Editorial

発症機序から管理方法まで

Nature Reviews Disease Primers

2015年4月23日

From mechanisms to management

「病からは解剖学と生理学と生物学の知恵が得られる。患者からは人生についての知恵が得られる。」

神経学者オリヴァー・サックス博士が、この言葉を著書The Man Who Mistook His Wife for a Hat and Other Clinical Tales(妻を帽子とまちがえた男)に記して以来30年間、医学研究は大きく進歩した。この「知恵」には解剖学、生理学および生物学以外の知恵も含まれていて、その進歩の速さに付いていくためには、最も熱心な学生であっても悪戦苦闘しなくてはならない。なぜなら、医学研究は学際的試みであり、新しい手技、結果および分析法が次々と生み出されるからである。その上、臨床医にとって、関連問題を研究する生化学者、コンピューターモデラーおよびバイオ技術者など、異なる分野の研究者が使用するその分野特有の言語と概念を読み解くことはときに困難である。

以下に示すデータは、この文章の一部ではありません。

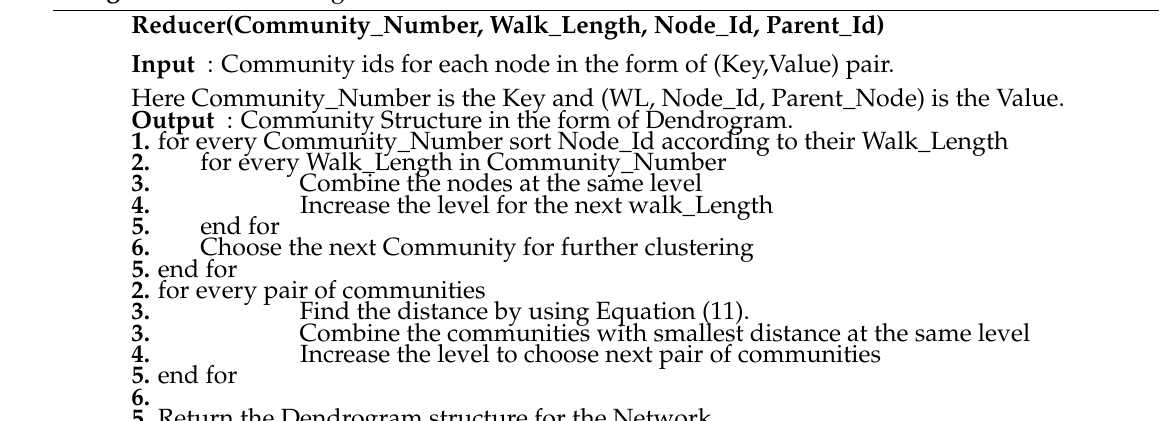
Algorithm 2: Clustering of detected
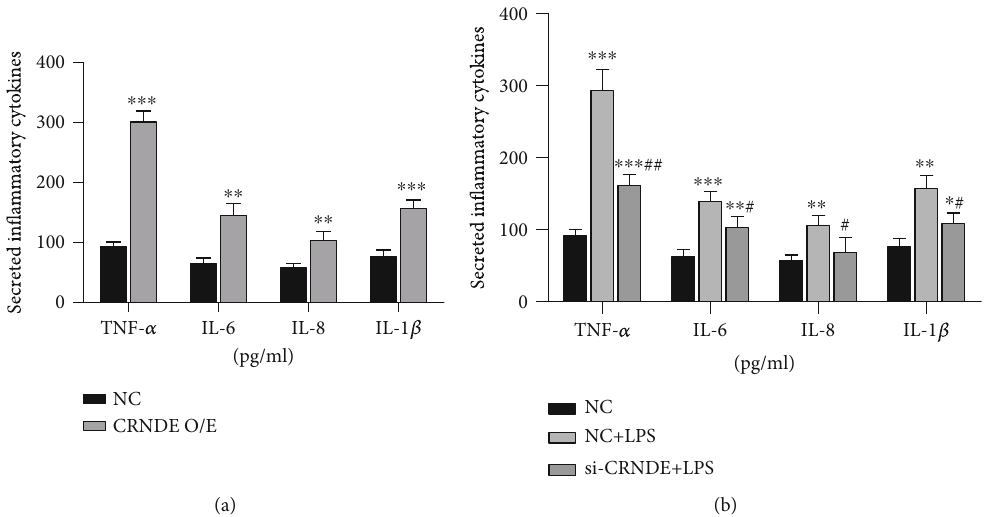
Figure 2: CRNDE-induced secretion of in fl ammatory cytokines by HK-2 cells. (a) Changes of cytokines in HK-2 cells that overexpressed CRNDE, compared with the control group, ∗∗ p < 0 : 01 and ∗∗∗ p < 0 : 001 . (b) Changes in CRNDE in fl ammatory cytokine levels in LPS-treated cells, compared with the control group, ∗ p < 0 : 05 and ∗∗ p < 0 : 01 , and compared with NC+LPS, # p < 0 : 05 and ## p < 0 : 01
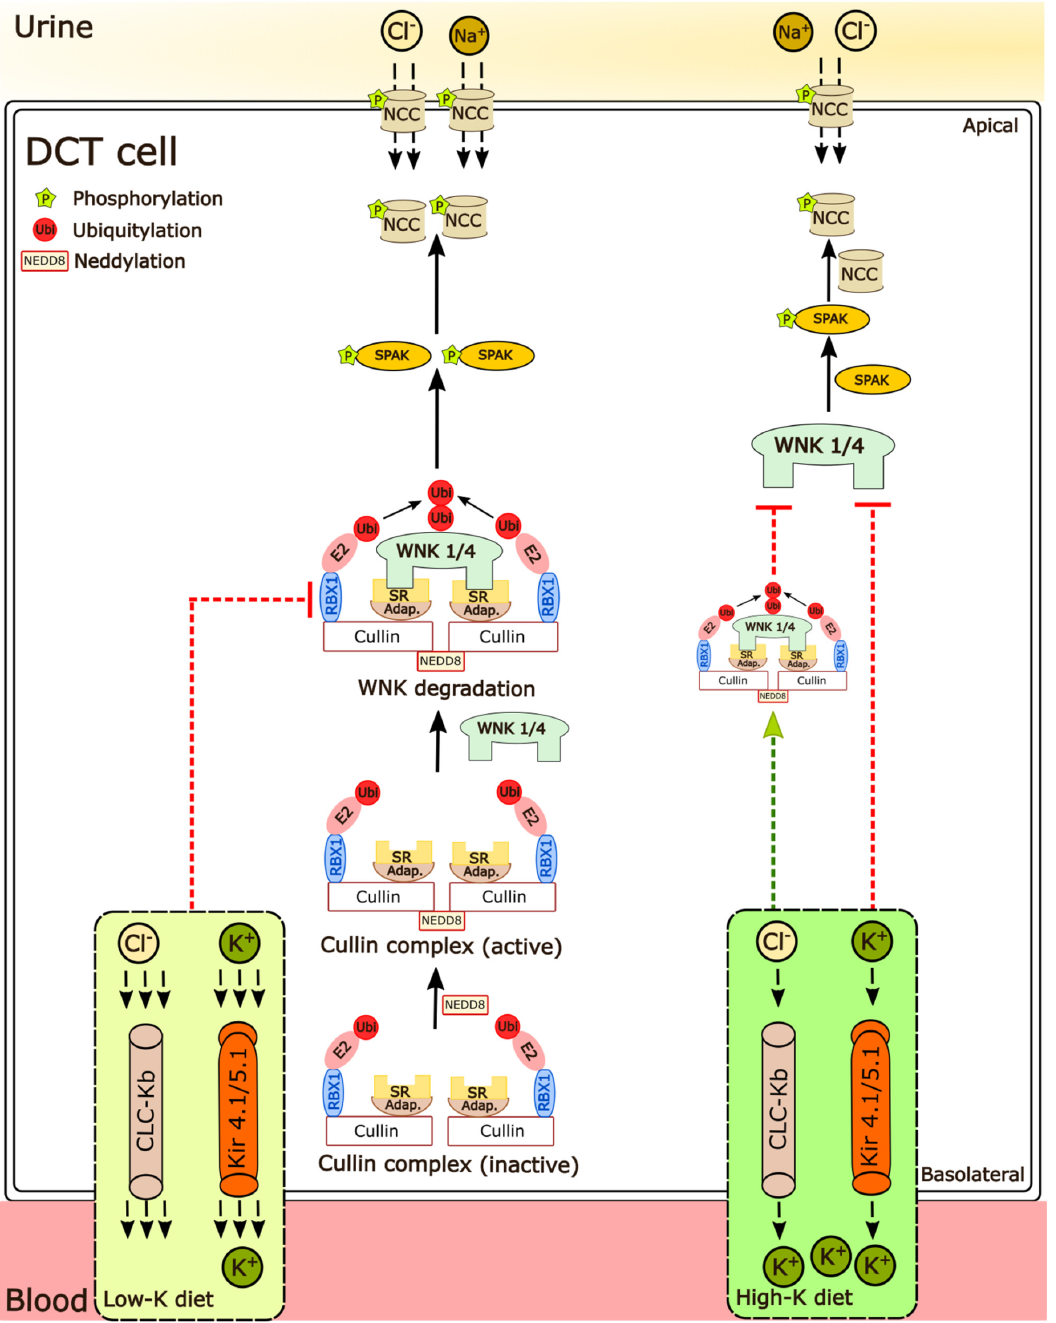
Figure 9. Regulation of NCC phosphorylation under different K + conditions. Cullins are a family of E3 ligases that are activated through neddylation, a post-translational modification in which the ubiquitin-like modifier NEDD8 is covalently attached to the target protein. Active cullin complexes can bind to their substrate, resulting in target ubiquitylation and subsequent degradation. Higher extracellular K + concentrations limit NCC phosphorylation, but this effect is attenuated in the absence of active cullins, suggesting that the responses on NCC are partly dependent on cullin activity. A lower extracellular K + concentration increases SPAK and NCC phosphorylation, but not as much in the absence of active cullins. Although this suggests that the effects of low extracellular K + on NCC phosphorylation are fully dependent of cullin activity, more likely is that in the absence of cullin activity WNK, SPAK, and NCC phosphorylation are already maximized and no further increases are possible. SR-substrate receptor; Adap.-adaptor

“Primerは、その分野の現状と今後の方向性を示す道標となってくれる”

Nature Reviews Disease Primers では、グローバルな視点からその疾患/障害に関する最新の理解を要約するために、基礎研究者や臨床医などのresearch trajectory(研究の軌跡)の中から選ばれた世界的に著名な第一線の専門家に執筆を依頼している。どのPrimerも同じように、疫学、発症機序、病態生理、診断、スクリーニング、予防、管理および患者のQOL(生活の質)の主要セクションから構成されている。実際、全てのPrimerには共通のゴールがある。それは、各疾患/障害に関する現状の解説に止まらず、将来的な課題にまで言及することである。最終セクションに設けられた「Outlook」には、その研究分野での主な取り組むべき未解決問題や次の10年間に待ち構えている主要な課題について、著者らの先見が披露されている。Primerは、新規参入する研究者にとっては、対象となる疾患/障害の全体像を描出し、関連するあらゆる主要コンセプトを網羅した理論的解説書となり、また、経験を積んだ研究者にとっては、その分野の現状と今後の方向性を示す道標となってくれる。

各Primerには、内容をイラストにまとめたPrimeViewというポスターが付属している。PrimerとPrimeViewの両方が、あらゆる分野の読者にとって、容易にアクセスできる各トピックスの入門書になることを期待している。

オックスフォード英語辞典(Oxford English Dictionary)によると、疾患(disease)は「身体、または身体の一部または臓器の機能が障害または破綻した状態」と定義されている。創刊号の内容からも明らかな通り、Nature Reviews Disease Primers で取り上げるテーマは、悪性黒色腫全身性強皮症、およびハンチントン病のような「よく知られた疾患」である。さらに、心血管疾患や骨粗鬆症のリスクが増加する閉経のような加齢現象など、他の重要な健康関連トピックスについても取り組んでいく。また、希少疾患、感染性疾患、および非感染性疾患をはじめ行動症状、発達障害および栄養欠乏(いずれもヒトの健康に深刻な影響をもたらす)も本誌の責任範囲である。

サックス博士は、解剖学、生理学および生物学の知恵と、その誠実な人柄を通して、自身の人生と経験についての知恵を研究の中で迷いなく示し、患者を中心とした医学研究の必要性を常々訴えてきた。博士は今年の早い時期に、予後不良の転移性ぶどう膜悪性黒色腫に罹っていることをThe New York Times 誌上で告白した。現在の医学研究が博士の病に打ち勝つことはできないが、次の世代では、悪性黒色腫を含む数多くの疾患から得られた科学的発見により、毎日のように恩恵を受けているかもしれない。Nature Reviews Disease Primers に集約されているのは疾患から得た科学の知恵である。急成長しているこれらの知恵は、やがて患者の人生が上向いていくことに役立てられるだろう。